=== Text excerpt ===

══════════

It looks a bit more complicated, but uses the same structure as the simpler definition before. The major difference here is that it takes an existing type and adapts the properties.

First it uses keyof to get a literal string union of all property names (keyof T). Then iterates over all of them ([P in keyof T]) and makes them optional by adding the question mark. The indexed access operator (T[P]) assigns the same type the property has on the given type, to the newly created one.

It’s not limited to make properties optional. Every modifier and type can be used. It’s not even necessary to use the original property type. For example changing every property into a number

type ToNumber<T> = { [P in keyof T]: number };

or into a Promise

type ToPromise<T> = { [P in keyof T]: Promise<T[P]> };

It’s even possible to remove modifiers, by adding a - in front of it. For example removing the readonly modifier from all properties of a type.

type RemoveReadonly<T> = { -readonly [P in keyof T]: T[P] };

The same thing works for removing the optional marker, effectively marking the property required:

type RemoveOptional<T> = { [P in keyof T]-?: T[P] };

One thing to note here is that mapped types don’t apply to basic types.

type MappedBasic = Partial<string>;
// type MappedBasic = string

This covers the basics of mapped types.
The next sections will show how mixing together additional advanced TypeScript features makes them even more powerful (and complicated).

Conditional Types

TypeScript 2.8 introduced conditional types, which select a possible type based on a type relationship test. For example

T extends Function ? string : boolean

It can be used wherever generics are available, such as the return type of a function.

declare function f<T>(p: T): T extends Function ? string : boolean;

If the parameter p is a function, the return type is string, if not it’s boolean.

The same is true for classes

class C<T> {
  value: T extends Function ? string : boolean;
}

and type aliases

type T1<T> = T extends Function ? string : boolean;
type T2 = T1<() => number>;
// T2 = string

Distributive Conditional Types

Conditional types have a special case, namely if the type parameter to a conditional type is a union. It’s called a distributive conditional type. In that case, the conditional type is applied separately to each type making up the union.

══════════

=== Information given ===
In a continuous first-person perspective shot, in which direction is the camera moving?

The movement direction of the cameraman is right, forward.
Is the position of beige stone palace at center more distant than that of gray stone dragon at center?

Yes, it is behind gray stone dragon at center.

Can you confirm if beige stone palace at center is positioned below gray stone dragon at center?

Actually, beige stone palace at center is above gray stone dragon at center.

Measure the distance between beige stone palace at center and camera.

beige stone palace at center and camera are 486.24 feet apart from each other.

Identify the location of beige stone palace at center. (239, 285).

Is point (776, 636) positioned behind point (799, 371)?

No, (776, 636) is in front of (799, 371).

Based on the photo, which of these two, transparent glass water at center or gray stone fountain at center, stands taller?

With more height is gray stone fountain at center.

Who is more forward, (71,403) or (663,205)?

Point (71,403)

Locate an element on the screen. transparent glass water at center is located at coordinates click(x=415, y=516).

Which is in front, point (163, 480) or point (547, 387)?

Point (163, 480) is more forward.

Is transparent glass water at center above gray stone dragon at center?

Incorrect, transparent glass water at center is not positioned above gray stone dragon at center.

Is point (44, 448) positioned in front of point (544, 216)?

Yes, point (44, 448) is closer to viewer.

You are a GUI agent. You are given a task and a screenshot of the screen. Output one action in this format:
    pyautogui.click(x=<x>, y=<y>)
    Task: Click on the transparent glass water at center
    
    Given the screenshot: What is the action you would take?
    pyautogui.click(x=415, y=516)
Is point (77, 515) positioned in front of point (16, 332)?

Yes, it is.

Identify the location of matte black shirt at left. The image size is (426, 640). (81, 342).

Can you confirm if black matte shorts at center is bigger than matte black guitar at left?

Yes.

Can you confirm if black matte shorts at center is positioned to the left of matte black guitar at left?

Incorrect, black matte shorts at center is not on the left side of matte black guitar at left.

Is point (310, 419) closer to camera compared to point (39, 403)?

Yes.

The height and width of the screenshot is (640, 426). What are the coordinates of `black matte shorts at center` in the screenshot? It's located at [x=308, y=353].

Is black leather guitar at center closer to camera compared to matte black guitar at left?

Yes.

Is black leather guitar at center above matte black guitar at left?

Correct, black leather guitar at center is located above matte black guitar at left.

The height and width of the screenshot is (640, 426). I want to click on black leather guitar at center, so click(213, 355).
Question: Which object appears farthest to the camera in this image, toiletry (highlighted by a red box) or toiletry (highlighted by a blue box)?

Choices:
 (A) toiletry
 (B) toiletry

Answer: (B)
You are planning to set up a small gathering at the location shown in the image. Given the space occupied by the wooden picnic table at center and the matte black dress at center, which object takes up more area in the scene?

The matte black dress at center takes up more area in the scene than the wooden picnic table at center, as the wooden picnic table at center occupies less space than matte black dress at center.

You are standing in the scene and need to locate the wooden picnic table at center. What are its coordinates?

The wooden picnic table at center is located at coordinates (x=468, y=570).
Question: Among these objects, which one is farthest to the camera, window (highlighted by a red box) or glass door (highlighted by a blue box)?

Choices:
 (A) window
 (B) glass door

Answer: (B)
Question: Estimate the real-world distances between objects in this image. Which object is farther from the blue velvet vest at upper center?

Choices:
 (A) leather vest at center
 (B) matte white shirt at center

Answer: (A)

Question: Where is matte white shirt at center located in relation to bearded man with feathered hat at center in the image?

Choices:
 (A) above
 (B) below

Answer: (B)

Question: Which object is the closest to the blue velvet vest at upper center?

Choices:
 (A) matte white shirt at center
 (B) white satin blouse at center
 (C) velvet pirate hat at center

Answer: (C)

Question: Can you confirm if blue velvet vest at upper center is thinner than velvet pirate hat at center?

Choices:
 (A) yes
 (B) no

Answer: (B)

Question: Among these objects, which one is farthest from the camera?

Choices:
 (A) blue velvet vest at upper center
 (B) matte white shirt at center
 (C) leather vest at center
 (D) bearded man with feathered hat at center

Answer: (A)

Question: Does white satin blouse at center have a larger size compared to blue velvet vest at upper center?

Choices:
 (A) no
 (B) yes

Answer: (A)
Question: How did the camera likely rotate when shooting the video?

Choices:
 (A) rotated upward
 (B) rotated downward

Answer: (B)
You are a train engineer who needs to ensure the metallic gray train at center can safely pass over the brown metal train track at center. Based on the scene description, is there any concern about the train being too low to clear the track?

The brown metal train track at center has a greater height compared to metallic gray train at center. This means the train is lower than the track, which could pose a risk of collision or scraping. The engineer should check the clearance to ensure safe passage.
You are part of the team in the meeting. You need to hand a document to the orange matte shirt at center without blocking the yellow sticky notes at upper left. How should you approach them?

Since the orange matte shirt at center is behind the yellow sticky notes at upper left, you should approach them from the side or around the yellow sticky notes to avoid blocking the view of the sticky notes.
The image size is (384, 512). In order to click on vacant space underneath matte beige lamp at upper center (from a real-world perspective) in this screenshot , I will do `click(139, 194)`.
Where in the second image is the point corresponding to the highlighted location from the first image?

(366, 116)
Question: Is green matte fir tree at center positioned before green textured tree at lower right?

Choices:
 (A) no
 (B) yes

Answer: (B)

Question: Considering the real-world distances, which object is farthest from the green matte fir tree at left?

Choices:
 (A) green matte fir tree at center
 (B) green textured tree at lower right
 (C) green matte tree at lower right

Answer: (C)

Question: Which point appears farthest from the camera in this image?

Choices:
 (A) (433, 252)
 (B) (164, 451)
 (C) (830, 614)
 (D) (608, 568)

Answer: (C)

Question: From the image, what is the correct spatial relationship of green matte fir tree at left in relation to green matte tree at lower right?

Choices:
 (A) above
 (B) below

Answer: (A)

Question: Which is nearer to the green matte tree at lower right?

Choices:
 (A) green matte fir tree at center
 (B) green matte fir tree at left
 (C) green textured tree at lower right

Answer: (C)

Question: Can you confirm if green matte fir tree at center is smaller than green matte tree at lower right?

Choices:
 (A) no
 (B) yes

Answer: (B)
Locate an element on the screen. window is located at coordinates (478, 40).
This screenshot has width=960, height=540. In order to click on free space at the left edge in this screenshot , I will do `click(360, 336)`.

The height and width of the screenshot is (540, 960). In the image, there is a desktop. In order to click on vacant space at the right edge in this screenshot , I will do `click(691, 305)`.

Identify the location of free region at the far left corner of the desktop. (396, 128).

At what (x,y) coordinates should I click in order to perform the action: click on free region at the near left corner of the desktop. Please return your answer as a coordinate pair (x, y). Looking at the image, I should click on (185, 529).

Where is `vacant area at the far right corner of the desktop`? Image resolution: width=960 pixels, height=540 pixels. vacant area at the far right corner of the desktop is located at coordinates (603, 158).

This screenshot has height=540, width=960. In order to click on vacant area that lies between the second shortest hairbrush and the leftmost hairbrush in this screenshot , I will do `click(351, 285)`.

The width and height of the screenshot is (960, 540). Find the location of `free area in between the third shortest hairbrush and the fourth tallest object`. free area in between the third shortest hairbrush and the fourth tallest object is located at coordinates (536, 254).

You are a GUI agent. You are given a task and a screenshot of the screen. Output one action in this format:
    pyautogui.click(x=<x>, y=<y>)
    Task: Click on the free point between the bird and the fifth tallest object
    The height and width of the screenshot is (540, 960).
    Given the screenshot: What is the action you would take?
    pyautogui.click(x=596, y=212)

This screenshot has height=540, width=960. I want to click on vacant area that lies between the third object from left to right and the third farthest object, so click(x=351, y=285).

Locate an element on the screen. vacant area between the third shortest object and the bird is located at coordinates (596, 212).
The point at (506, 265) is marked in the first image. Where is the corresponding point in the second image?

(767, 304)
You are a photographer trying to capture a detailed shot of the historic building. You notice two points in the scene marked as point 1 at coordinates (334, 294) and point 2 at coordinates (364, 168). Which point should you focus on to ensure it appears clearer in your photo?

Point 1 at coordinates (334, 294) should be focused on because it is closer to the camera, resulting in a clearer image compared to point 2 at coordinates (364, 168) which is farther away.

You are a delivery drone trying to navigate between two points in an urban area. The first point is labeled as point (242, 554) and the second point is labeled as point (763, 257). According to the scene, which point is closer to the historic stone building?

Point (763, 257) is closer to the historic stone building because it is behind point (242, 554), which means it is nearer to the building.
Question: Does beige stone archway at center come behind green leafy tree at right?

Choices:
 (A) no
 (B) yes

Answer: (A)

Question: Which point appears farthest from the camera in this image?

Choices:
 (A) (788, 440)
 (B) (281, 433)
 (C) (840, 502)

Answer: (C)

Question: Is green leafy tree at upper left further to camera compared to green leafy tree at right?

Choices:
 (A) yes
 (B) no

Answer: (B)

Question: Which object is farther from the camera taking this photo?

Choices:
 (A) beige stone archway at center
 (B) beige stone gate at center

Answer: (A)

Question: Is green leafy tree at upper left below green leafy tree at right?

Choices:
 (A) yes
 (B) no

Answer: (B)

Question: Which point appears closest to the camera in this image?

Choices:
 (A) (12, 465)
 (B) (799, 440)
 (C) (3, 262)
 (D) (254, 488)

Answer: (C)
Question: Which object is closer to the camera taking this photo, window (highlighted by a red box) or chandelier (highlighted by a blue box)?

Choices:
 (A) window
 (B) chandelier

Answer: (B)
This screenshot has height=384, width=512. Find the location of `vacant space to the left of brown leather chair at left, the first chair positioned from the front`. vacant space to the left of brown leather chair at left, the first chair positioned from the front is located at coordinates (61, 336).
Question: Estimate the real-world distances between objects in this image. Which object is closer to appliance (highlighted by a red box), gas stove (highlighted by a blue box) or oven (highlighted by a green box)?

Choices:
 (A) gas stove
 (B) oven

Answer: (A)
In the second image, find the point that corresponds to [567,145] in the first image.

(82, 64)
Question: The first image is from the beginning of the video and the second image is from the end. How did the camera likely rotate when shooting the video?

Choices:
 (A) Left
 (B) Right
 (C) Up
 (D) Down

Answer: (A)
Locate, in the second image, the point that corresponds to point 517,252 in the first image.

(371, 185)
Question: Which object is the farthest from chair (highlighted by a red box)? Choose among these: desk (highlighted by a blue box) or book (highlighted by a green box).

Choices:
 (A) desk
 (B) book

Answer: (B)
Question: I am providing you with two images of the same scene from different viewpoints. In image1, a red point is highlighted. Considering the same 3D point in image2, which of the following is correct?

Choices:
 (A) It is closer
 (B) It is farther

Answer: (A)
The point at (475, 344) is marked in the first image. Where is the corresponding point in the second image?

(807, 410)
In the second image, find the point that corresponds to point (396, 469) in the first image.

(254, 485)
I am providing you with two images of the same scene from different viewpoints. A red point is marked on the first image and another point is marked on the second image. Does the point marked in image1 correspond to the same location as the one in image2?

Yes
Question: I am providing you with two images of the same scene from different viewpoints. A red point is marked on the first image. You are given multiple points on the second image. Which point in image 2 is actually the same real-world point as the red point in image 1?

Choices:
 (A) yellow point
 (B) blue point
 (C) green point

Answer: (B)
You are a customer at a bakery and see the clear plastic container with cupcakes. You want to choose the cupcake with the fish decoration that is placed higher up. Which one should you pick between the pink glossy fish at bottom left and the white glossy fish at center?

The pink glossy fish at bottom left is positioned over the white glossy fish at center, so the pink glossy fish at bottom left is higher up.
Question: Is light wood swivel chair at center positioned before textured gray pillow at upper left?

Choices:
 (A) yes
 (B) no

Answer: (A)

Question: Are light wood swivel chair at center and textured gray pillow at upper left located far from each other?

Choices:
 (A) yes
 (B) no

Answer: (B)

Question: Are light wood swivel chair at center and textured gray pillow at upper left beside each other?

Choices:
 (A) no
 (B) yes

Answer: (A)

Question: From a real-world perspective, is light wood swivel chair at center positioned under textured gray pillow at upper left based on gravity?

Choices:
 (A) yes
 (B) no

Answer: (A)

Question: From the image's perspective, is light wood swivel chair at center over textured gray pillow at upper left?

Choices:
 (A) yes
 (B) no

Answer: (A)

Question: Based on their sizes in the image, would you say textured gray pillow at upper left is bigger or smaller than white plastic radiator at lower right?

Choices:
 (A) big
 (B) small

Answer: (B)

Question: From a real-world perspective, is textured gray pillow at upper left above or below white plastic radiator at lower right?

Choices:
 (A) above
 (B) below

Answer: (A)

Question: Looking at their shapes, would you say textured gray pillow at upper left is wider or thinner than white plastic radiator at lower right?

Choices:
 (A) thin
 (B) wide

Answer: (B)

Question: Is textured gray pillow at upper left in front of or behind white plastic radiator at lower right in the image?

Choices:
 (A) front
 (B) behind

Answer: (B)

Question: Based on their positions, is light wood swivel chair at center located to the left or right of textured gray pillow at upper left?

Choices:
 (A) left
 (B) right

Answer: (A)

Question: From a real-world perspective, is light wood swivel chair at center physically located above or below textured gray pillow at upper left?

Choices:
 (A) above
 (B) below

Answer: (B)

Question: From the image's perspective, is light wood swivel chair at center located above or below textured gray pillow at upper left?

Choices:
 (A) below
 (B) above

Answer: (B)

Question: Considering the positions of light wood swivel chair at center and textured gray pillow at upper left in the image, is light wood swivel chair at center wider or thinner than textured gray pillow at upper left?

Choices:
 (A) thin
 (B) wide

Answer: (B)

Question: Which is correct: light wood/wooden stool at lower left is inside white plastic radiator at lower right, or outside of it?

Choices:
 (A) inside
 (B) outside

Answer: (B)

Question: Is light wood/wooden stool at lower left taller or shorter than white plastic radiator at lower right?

══════════

=== Questions to answer ===
**1)** According to the TypeScript excerpt, how does the adapted definition make every property optional while keeping each property's original type? Answer in one to three sentences.
**2)** Print the part of the TypeScript excerpt between "The same thing" and "to basic types.", inclusive.
**3)** List the names of all type aliases that the TypeScript excerpt declares with the type keyword in its code lines.

=== Solutions to the problems ===
**1)** It uses keyof T to get a literal string union of all property names, iterates over them with [P in keyof T], and adds a question mark to make each one optional. The indexed access operator T[P] then gives each new property the same type it has on the given type.

**2)**
The same thing works for removing the optional marker, effectively marking the property required:

type RemoveOptional<T> = { [P in keyof T]-?: T[P] };

One thing to note here is that mapped types don’t apply to basic types.

**3)** ToNumber, ToPromise, RemoveReadonly, RemoveOptional, MappedBasic, T1, T2